IRAs vs. Certificates of Deposit: What’s the Difference?

IRAs vs. Certificates of Deposit: An Overview

An individual retirement account (IRA) can be considered an individual savings and investment account that has tax benefits. An important distinction to make between a certificate of deposit (CD) and an IRA is that the latter is not an investment. Rather, it is an account in which you keep investments, such as stocks, bonds, and mutual funds.

A CD, on the other hand, is a savings instrument that pays a specified interest rate over a defined period and repays the principal when that period ends. You can choose a CD as one of the investments in an IRA.

Key Takeaways

  • An IRA is a tax-advantaged retirement account that holds investments while a CD is a savings instrument.
  • You can only open an IRA by yourself, but you can purchase a CD jointly with someone else, such as a spouse or child.
  • CDs must be held until the maturity date; otherwise, you will have to pay a penalty.

Individual Retirement Accounts (IRAs)

Each person has their own IRA, and spouses always have their own accounts, never a joint account. IRA account holders can choose the investments in their account and change them if desired. The returns from the account depend on the performance of the investments held in the IRA account. An IRA continues to accumulate contributions and earnings until the account holder reaches retirement age, meaning that the person could have an IRA for decades before making any withdrawals.

The Internal Revenue Service (IRS) defines and regulates IRAs. The IRS sets eligibility requirements, limits on how and when you can make contributions, and the amount of required minimum distributions (RMDs) that you must start taking from your traditional IRA accounts when you reach age 70½. The IRS also, of course, determines the tax treatment for the various types of IRA accounts.

As of 2021, the maximum you can contribute each year to your traditional or Roth IRA has not changed since 2019 and is $6,000 ($7,000 if you are age 50 or older) or your taxable income for the year, whichever is lower. Traditional IRA regulations allow you to take early withdrawals (before age 59½) under certain circumstances. Roth IRA regulations are more flexible, allowing you to withdraw contributions at any time as long as you do not withdraw any of the earnings (otherwise penalties apply).

Certificates of Deposit

CDs, on the other hand, are savings instruments issued and administered by banks, credit unions, and brokers. Unlike an IRA, a CD can be jointly owned. For example, you and your spouse or you and your child could own one together.

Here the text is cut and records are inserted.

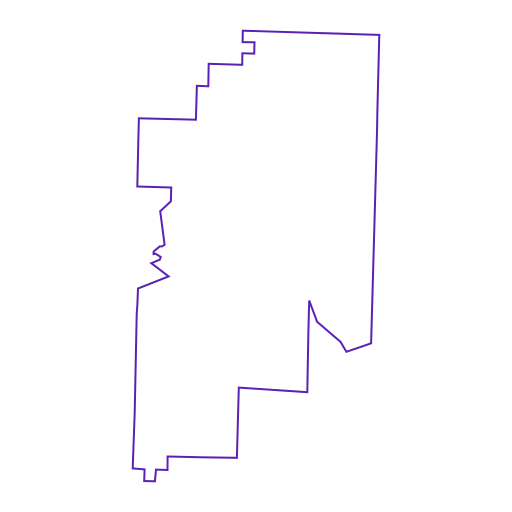 Franklin, Arkansas, United States of America (Albers equal-area conic projection)
{"feature_id": "52423323B69712686179193", "entity_name": "Franklin", "entity_type": "district", "adm_level": 2, "iso_a3": "USA", "parent_name": "United States of America", "parent_adm1": "Arkansas", "projection": "albers", "projection_center": [-93.962, 35.487], "detail": "fine", "context": "isolated", "style": "outline", "palette": "violet", "viewbox_px": 512, "rotation_deg": 0, "n_neighbors": 0, "source": "geoboundaries", "source_scale": "gbopen_adm2", "svg_char_len": 740}
<svg xmlns="http://www.w3.org/2000/svg" viewBox="0 0 512 512"><path d="M242.6,42.1L254.5,42.3L254.2,53.6L242.4,53.3L242.2,64.8L208.7,63.8L208.3,86.3L196.9,85.8L195.9,119.7L138.9,118.3L138.3,141.1L137.3,186.5L171.2,187.5L170.9,201.3L160.2,211.2L164.6,244.7L161.9,246.5L159.9,246.3L154.5,250.7L153.5,252.2L153.6,254.1L155.5,253.7L160.7,256.9L159.8,259.7L151.3,263.2L168.6,276.4L138.0,288.5L137.4,304.2L136.7,314.3L134.7,412.7L132.7,468.4L144.6,469.4L144.2,481.0L154.9,481.3L156.0,469.6L167.5,470.0L167.6,456.5L202.7,457.3L236.9,457.8L238.8,387.6L307.3,392.2L308.3,335.5L309.2,300.5L317.1,321.8L340.6,341.9L346.4,351.8L371.1,343.3L377.0,132.2L377.4,109.6L379.3,34.9L242.8,30.7L242.6,42.1Z" fill="none" stroke="#5b21b6" stroke-width="2"/></svg>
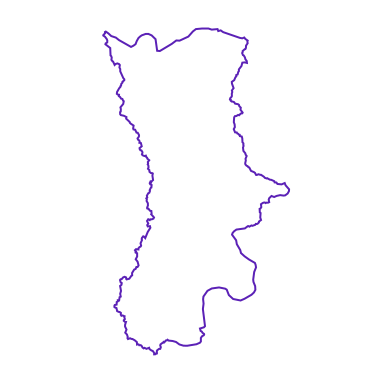 Chong-Alay, Osh, Kyrgyzstan (Robinson projection), rotated 273°
{"feature_id": "92254566B65536554507768", "entity_name": "Chong-Alay", "entity_type": "district", "adm_level": 2, "iso_a3": "KGZ", "parent_name": "Kyrgyzstan", "parent_adm1": "Osh", "projection": "robinson", "projection_center": [72.267, 39.516], "detail": "fine", "context": "isolated", "style": "outline", "palette": "violet", "viewbox_px": 384, "rotation_deg": 273, "n_neighbors": 0, "source": "geoboundaries", "source_scale": "gbopen_adm2", "svg_char_len": 6025}
<svg xmlns="http://www.w3.org/2000/svg" viewBox="0 0 384 384"><g transform="rotate(273 192 192)"><path d="M36.8,145.1L37.1,145.9L37.0,146.7L36.2,147.3L36.4,148.8L35.4,150.0L34.2,150.6L33.3,151.9L33.9,152.8L33.0,154.7L34.2,157.3L33.1,157.7L32.5,158.4L31.5,160.0L31.3,161.0L30.3,161.9L29.1,162.7L27.9,162.7L28.0,163.8L28.3,164.3L28.9,164.5L29.0,165.4L31.5,165.2L32.1,165.5L33.6,167.3L33.7,168.5L35.4,169.0L37.1,168.3L38.1,168.5L39.4,169.9L39.9,171.0L40.8,171.4L40.4,172.2L42.4,173.7L42.5,174.6L43.2,175.3L42.4,176.4L42.2,180.4L41.4,183.9L39.1,187.4L38.1,191.5L38.2,195.2L40.2,204.4L41.9,207.8L43.2,208.7L46.7,208.5L48.4,209.5L49.6,211.3L50.5,211.6L51.0,211.4L51.9,209.9L53.1,209.1L53.7,207.9L56.1,207.1L57.5,211.0L58.7,212.0L75.7,209.0L81.1,209.4L85.5,208.7L88.2,208.9L94.1,212.6L96.7,216.8L98.1,224.0L97.2,230.2L96.3,231.8L91.0,234.2L87.3,238.7L86.2,246.2L88.1,250.0L92.5,256.8L94.9,259.1L97.6,260.4L101.3,260.0L105.4,258.1L107.7,257.7L115.4,258.3L120.1,259.9L122.7,259.3L124.5,258.5L127.5,252.6L130.5,247.9L133.6,244.1L136.6,243.2L142.2,239.5L146.1,238.6L151.5,234.2L153.2,234.7L155.0,236.1L156.8,238.3L158.4,246.7L160.8,249.5L160.9,250.1L160.4,251.1L161.7,253.1L161.4,254.1L162.5,256.8L163.5,257.4L163.4,258.3L163.7,259.1L165.1,260.4L166.0,260.4L167.6,262.4L170.1,261.5L174.6,261.6L175.2,260.8L178.7,260.4L179.1,261.2L180.5,262.0L183.4,261.5L184.8,263.3L185.3,264.6L185.3,265.3L184.8,266.1L185.2,266.7L185.3,268.5L185.9,269.6L188.4,269.0L189.8,269.4L192.2,271.6L191.3,274.3L192.5,276.7L193.5,280.2L193.2,283.6L193.5,285.2L195.5,287.6L198.0,288.8L199.8,288.8L203.6,285.1L205.8,284.1L204.3,281.1L204.5,276.9L205.9,275.8L205.9,274.0L207.1,273.6L208.3,270.5L208.4,269.1L209.7,266.4L209.4,266.0L209.9,264.1L211.0,263.0L212.8,260.0L212.7,259.4L213.2,257.4L212.4,255.8L212.4,255.1L214.4,253.9L215.1,252.8L216.2,249.8L219.5,247.9L219.7,247.0L220.7,246.2L221.1,245.1L222.3,243.9L223.5,243.6L226.3,244.1L227.9,243.7L230.8,244.7L232.1,243.6L233.5,243.2L235.7,241.2L239.0,240.6L240.8,241.1L241.7,240.7L242.6,240.9L243.4,240.7L244.3,239.8L248.2,239.4L250.0,238.8L250.3,236.9L251.4,236.7L251.3,236.3L252.5,235.2L252.8,234.2L253.8,233.6L253.8,231.9L257.0,230.4L259.0,231.4L261.8,231.0L263.9,230.1L268.8,230.2L270.0,230.9L270.2,232.3L271.4,234.0L271.1,235.0L272.9,236.6L273.2,238.1L274.0,238.4L276.7,236.1L278.8,236.3L280.1,234.8L281.5,234.3L282.1,233.3L282.5,230.4L283.9,229.4L284.5,227.6L284.4,226.9L284.8,226.3L285.2,225.9L286.0,226.0L286.3,225.7L286.1,225.3L286.5,225.0L287.9,225.4L289.1,226.5L289.9,226.8L292.3,226.6L294.0,227.0L295.5,226.5L297.9,228.1L302.4,226.2L304.1,226.0L305.9,228.3L308.7,229.3L309.9,230.2L311.0,230.0L311.8,231.4L314.3,231.9L315.2,232.5L316.9,232.4L320.4,234.8L323.8,235.5L324.2,237.9L323.8,240.1L325.7,239.8L327.3,238.4L329.2,237.8L331.1,236.5L331.4,235.7L333.4,234.8L334.4,235.3L335.4,235.2L337.4,237.2L337.5,237.8L338.7,238.3L341.0,238.3L343.5,239.8L345.0,239.4L346.1,239.7L347.7,237.2L349.0,236.1L348.1,234.2L348.4,231.8L353.3,214.7L354.9,212.2L354.1,209.8L356.0,209.0L355.2,203.2L356.1,199.9L355.8,193.7L354.9,187.4L352.4,184.5L347.0,180.2L342.5,171.7L342.5,168.4L338.9,164.1L331.1,152.5L331.2,149.8L342.7,147.6L346.3,143.5L347.6,140.1L347.4,137.4L345.8,133.6L344.7,132.2L343.0,130.5L339.8,128.9L336.7,127.9L335.0,125.8L333.7,123.5L339.9,111.1L342.2,107.9L343.5,103.2L346.0,100.2L347.7,97.5L347.2,96.7L345.9,96.8L344.0,95.2L343.6,95.2L342.5,97.0L340.2,98.9L338.8,99.5L336.9,99.5L335.9,98.0L335.0,97.8L331.5,102.8L324.1,103.5L323.5,104.2L322.0,104.8L319.8,104.6L318.3,105.8L318.1,106.4L314.8,108.1L315.9,109.1L316.5,110.8L315.9,112.5L315.0,113.3L312.6,113.0L311.0,113.9L308.8,114.0L302.2,117.4L301.0,118.5L300.0,118.5L298.5,116.8L297.7,116.9L296.2,115.7L294.5,115.6L293.8,114.9L293.0,114.9L291.9,113.9L287.9,111.9L286.1,111.8L285.4,112.8L285.3,114.0L283.9,113.9L283.0,115.3L281.6,116.2L281.3,117.6L279.6,118.4L279.1,119.1L276.3,118.7L272.8,116.1L271.1,116.6L268.6,116.6L268.0,116.0L265.9,116.2L265.1,116.9L264.6,119.9L263.4,122.6L261.8,122.4L258.7,126.1L257.9,126.3L257.0,127.3L255.3,130.2L252.4,129.9L251.4,130.3L251.2,132.0L248.4,133.5L248.3,134.7L246.3,136.0L245.2,136.2L243.8,135.7L242.7,134.8L241.5,135.3L240.7,136.6L239.4,137.1L238.4,136.9L238.2,138.4L235.0,139.4L233.1,137.3L231.9,137.6L231.0,138.3L230.9,139.3L229.3,140.4L228.6,140.5L227.0,140.0L226.1,140.7L225.4,142.7L225.9,144.0L224.5,144.5L223.9,145.4L223.0,145.6L221.5,147.6L219.6,146.3L218.1,146.7L217.3,146.3L216.3,147.0L214.4,147.3L212.9,146.8L211.7,148.2L209.9,148.5L208.8,150.0L208.7,151.6L208.4,151.9L206.3,151.6L201.9,152.5L200.5,151.1L199.3,150.6L200.1,149.9L198.6,149.3L197.5,149.9L196.9,151.3L194.4,151.2L194.1,150.6L191.5,149.6L190.9,150.0L189.0,149.4L188.5,148.4L185.9,147.1L184.2,147.6L183.3,146.7L182.5,147.3L180.7,147.1L178.5,148.5L176.2,148.7L174.1,148.0L173.3,148.1L173.2,149.0L172.6,149.4L172.7,149.7L171.0,151.2L170.9,152.4L168.3,152.8L167.6,152.4L164.6,155.4L163.4,154.9L162.6,153.3L162.5,151.8L161.7,151.3L162.5,149.7L160.7,148.6L158.2,150.0L156.6,149.0L155.3,149.6L155.7,151.8L154.1,152.3L149.8,149.9L143.5,147.7L145.0,146.3L145.2,145.6L143.5,144.4L142.3,144.2L141.4,144.6L138.1,143.3L135.7,144.0L134.8,143.5L134.2,142.4L133.0,141.5L131.8,141.5L132.0,139.1L130.9,138.1L129.7,139.2L129.1,138.7L128.5,138.9L128.0,140.4L124.7,140.6L121.9,139.3L119.6,141.3L115.9,142.5L114.2,141.5L114.2,140.4L112.2,139.7L111.5,138.3L108.0,136.4L105.6,136.6L105.1,135.8L102.1,133.9L101.3,131.3L101.8,130.8L103.2,130.7L103.8,129.2L103.2,127.8L101.3,126.3L101.1,125.2L100.3,124.7L98.0,125.5L97.4,126.6L95.6,126.4L94.4,125.1L89.5,126.3L86.6,125.6L83.8,126.3L83.2,125.2L79.9,124.9L80.0,123.6L78.9,123.7L78.2,122.6L75.6,122.6L75.1,120.8L74.5,120.5L73.1,120.5L72.5,121.4L72.2,122.6L69.1,123.5L68.4,125.2L68.4,126.0L67.6,127.3L65.7,127.3L64.7,128.0L65.1,129.2L64.4,131.1L63.9,130.8L61.6,131.6L60.4,130.6L59.8,130.6L58.5,132.3L58.6,132.8L55.8,132.1L54.1,132.2L51.2,133.8L48.0,132.7L46.3,134.5L43.9,135.4L42.7,135.2L41.8,135.8L42.7,137.8L42.1,139.2L42.1,140.2L40.9,142.6L39.2,144.8L36.8,145.1Z" fill="none" stroke="#5b21b6" stroke-width="2"/></g></svg>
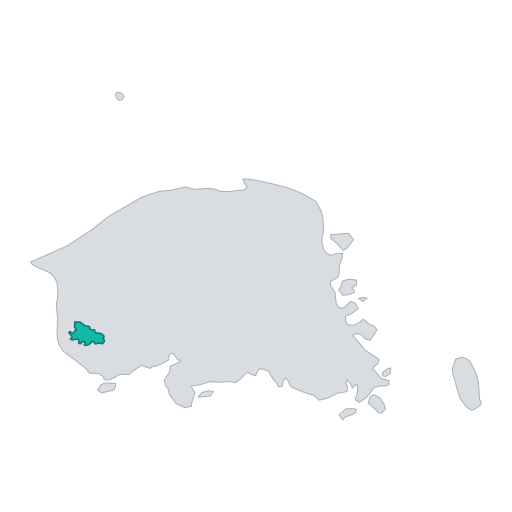 location of Pocheon-si, Gyeonggi, South Korea, rotated 270°
{"feature_id": "91817680B75483661313195", "entity_name": "Pocheon-si", "entity_type": "district", "adm_level": 2, "iso_a3": "KOR", "parent_name": "South Korea", "parent_adm1": "Gyeonggi", "projection": "orthographic", "projection_center": [127.227, 37.957], "detail": "fine", "context": "in_parent", "style": "filled", "palette": "teal", "viewbox_px": 512, "rotation_deg": 270, "n_neighbors": 0, "source": "geoboundaries", "source_scale": "gbopen_adm2", "svg_char_len": 4562}
<svg xmlns="http://www.w3.org/2000/svg" viewBox="0 0 512 512"><g transform="rotate(270 256 256)"><path d="M136.5,101.0L138.5,99.5L138.6,97.2L138.7,89.8L144.5,84.7L152.7,74.2L156.7,68.4L161.2,63.0L166.5,59.4L171.7,57.7L179.8,57.0L195.4,57.6L198.4,57.0L209.3,56.4L211.8,57.3L219.7,57.9L228.4,57.1L232.8,55.5L236.8,52.8L240.3,48.0L243.9,39.1L247.7,32.0L250.0,30.7L266.4,67.7L282.1,91.5L295.5,108.7L314.9,141.8L320.8,159.6L321.6,170.6L325.1,185.8L322.6,194.6L323.7,208.4L322.7,215.5L320.5,220.8L320.6,230.8L321.5,236.2L321.7,243.3L323.3,246.0L325.5,247.0L328.9,244.3L333.1,243.1L332.6,251.7L327.9,273.4L323.8,289.3L318.0,303.1L310.5,315.9L301.2,321.0L294.7,322.8L282.2,323.7L271.7,321.7L262.8,323.4L259.2,326.1L256.6,330.6L258.7,337.5L258.5,342.6L254.6,342.3L247.0,339.4L238.5,339.1L234.6,337.6L230.5,330.3L226.5,330.6L219.5,335.0L208.7,336.1L204.9,338.4L203.6,341.5L205.2,345.3L210.6,350.4L208.8,355.5L203.2,358.1L198.6,351.8L195.7,345.6L192.5,345.3L187.5,347.1L186.6,353.7L188.9,358.2L192.7,363.5L187.4,369.5L186.0,373.8L182.1,377.0L171.8,370.1L173.2,365.2L177.7,360.5L178.3,355.6L176.8,352.7L162.0,365.0L152.8,378.9L148.0,377.9L145.9,374.3L143.1,372.8L133.2,381.8L131.3,388.9L127.7,389.1L126.1,386.1L126.0,379.7L124.4,374.2L114.2,366.2L109.6,359.2L112.2,355.3L120.6,357.5L127.4,357.3L126.1,354.0L123.9,352.4L128.4,350.6L132.2,346.8L129.1,345.8L124.3,347.9L120.4,346.8L118.9,337.7L114.2,328.4L111.8,319.3L116.6,314.1L119.0,306.0L123.5,294.3L125.7,290.6L131.8,287.8L134.0,284.8L130.7,283.2L125.4,281.8L125.5,278.4L129.2,276.6L133.2,272.9L141.1,268.4L143.5,259.9L141.3,257.7L136.4,255.6L137.5,251.3L139.6,248.0L138.8,246.1L133.1,240.4L129.3,235.3L130.5,229.5L129.7,220.8L130.3,213.4L130.1,209.4L127.3,200.4L126.1,191.4L122.5,192.7L119.5,194.9L109.0,191.7L105.7,191.4L104.4,184.7L108.3,176.5L117.3,169.4L122.4,168.5L126.3,165.4L132.3,164.4L139.5,169.4L146.0,170.4L149.6,178.9L151.8,180.7L152.3,177.6L157.6,174.0L158.8,171.2L157.7,169.7L151.7,168.2L146.3,157.6L145.6,153.0L143.6,150.0L146.6,141.6L140.4,131.9L137.4,128.9L137.8,120.2L134.6,114.7L132.9,111.7L131.8,106.4L132.7,104.1L135.6,103.2L136.5,101.0ZM112.8,479.5L109.7,481.3L106.8,480.1L106.0,479.3L102.6,474.5L101.7,472.0L104.1,467.4L113.7,459.9L138.6,452.7L143.1,452.4L152.8,455.6L154.9,461.5L153.1,466.6L150.8,470.0L139.4,475.7L130.6,478.4L112.8,479.5ZM278.8,348.3L272.4,353.5L263.7,346.8L261.6,343.0L268.1,337.3L273.6,330.9L277.2,330.5L278.8,348.3ZM232.7,348.3L232.0,356.4L227.2,356.8L224.3,351.6L221.2,354.2L219.6,354.3L217.2,347.8L216.7,342.7L222.4,338.8L225.8,341.1L230.8,342.2L232.7,348.3ZM107.3,384.3L102.9,385.5L100.4,382.6L98.7,381.9L99.7,378.1L106.9,370.8L108.4,368.3L114.9,369.9L117.4,373.8L114.3,379.7L107.3,384.3ZM129.0,104.7L128.6,115.7L125.0,115.2L122.5,114.1L121.5,111.9L119.1,101.7L121.9,97.5L127.2,100.9L129.0,104.7ZM103.3,354.3L102.4,356.3L99.4,355.7L96.5,349.9L95.2,345.4L92.2,342.9L97.1,339.0L103.2,346.1L103.3,354.3ZM121.3,208.1L120.4,213.5L116.0,209.9L114.8,198.1L119.3,201.6L121.3,208.1ZM418.7,121.6L415.8,124.2L412.2,121.8L411.7,119.2L413.4,116.9L417.7,115.4L419.8,117.3L418.7,121.6ZM142.9,386.8L144.0,390.7L138.5,390.0L135.6,386.1L136.0,382.9L139.3,382.4L142.9,386.8ZM214.6,364.2L213.8,366.8L210.4,362.9L213.7,358.7L214.6,364.2Z" fill="#d9dde1" stroke="#a8b0b8" stroke-width="1"/><path d="M190.1,74.9L186.9,74.7L185.6,74.4L184.5,74.7L182.8,76.2L181.9,76.5L181.6,75.3L180.5,74.3L179.3,74.1L178.7,73.5L179.2,71.6L180.0,70.7L180.4,69.5L179.2,68.9L178.2,69.7L176.4,71.3L174.9,72.1L174.2,72.1L173.8,71.5L173.2,70.6L173.1,70.4L172.8,70.9L172.3,71.3L172.2,71.7L172.3,72.8L172.1,73.1L172.3,73.9L172.6,74.3L172.7,76.0L172.6,77.3L172.7,77.8L172.2,78.7L170.6,79.0L169.9,78.8L169.2,78.6L168.6,79.0L168.3,80.1L168.5,80.9L170.0,81.5L170.1,82.5L170.1,83.8L170.2,84.6L169.9,85.0L168.1,84.8L167.2,84.2L166.6,85.4L166.7,86.3L167.1,88.1L168.2,89.8L169.0,90.8L169.4,91.1L170.4,91.4L170.6,92.1L170.4,92.8L169.9,93.7L169.2,94.3L168.8,94.8L168.1,95.1L168.1,96.2L168.2,96.6L168.5,97.0L168.6,97.7L168.6,98.2L168.8,98.8L168.8,99.3L168.7,100.1L168.6,100.8L168.3,101.4L168.2,101.9L168.4,102.3L169.0,102.7L169.3,103.5L170.0,103.9L170.2,104.1L171.0,104.4L172.1,104.3L173.0,103.7L173.2,103.0L173.6,102.8L174.9,104.0L176.0,104.0L176.8,103.1L177.3,102.7L178.0,102.0L178.4,101.3L178.7,100.3L178.8,99.2L178.9,98.3L179.2,96.1L179.6,95.1L180.1,94.9L182.2,94.6L182.2,91.1L182.7,90.3L183.3,90.2L184.0,90.0L184.9,89.7L185.3,89.4L185.8,88.5L186.0,87.5L186.0,86.4L186.0,85.5L186.4,84.8L186.9,84.4L187.8,83.4L188.0,82.5L188.6,81.6L189.9,80.4L190.1,76.1L190.1,74.9Z" fill="#14b8a6" stroke="#0f766e" stroke-width="1.5"/></g></svg>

CDs are usually insured by the FDIC for up to $250,000, but IRAs are not.

CDs are considered one of the safest investments available. They are more conservative than stocks and bonds but offer lower returns. They are also insured by the Federal Deposit Insurance Corporation (FDIC) if they are issued by an FDIC-insured bank.

CDs pay a specified rate of interest over a defined period and repay your principal at maturity. Therefore, CD owners know how much they will earn over the life of a CD. CDs can be issued in any denomination, and their maturities typically range from one month to five years or longer. However, if you make a withdrawal from a CD before its maturity date, you will owe a penalty.

Advisor Insight

Rebecca Dawson

President – Dawson Capital, San Mateo, CA

IRAs are available to anyone of any age as long as you have earned income. You can invest the funds in your IRA in, but not limited to, stocks, bonds, mutual funds, and CDs.

An IRA is an account that allows an individual to save for retirement with tax-free growth or on a tax-deferred basis, depending on the type of IRA.

A CD is a type of fixed-interest-rate deposit over a set period of time. When that term ends, you can withdraw your money or roll it into another CD.

CDs offer a low return but are among the safest investments a person can make. The interest rate is determined ahead of time. CD owners are guaranteed to get back what they invested, plus interest, once the CD matures. What’s more, if the bank goes under, their deposit is likely insured by the FDIC for up to $250,000.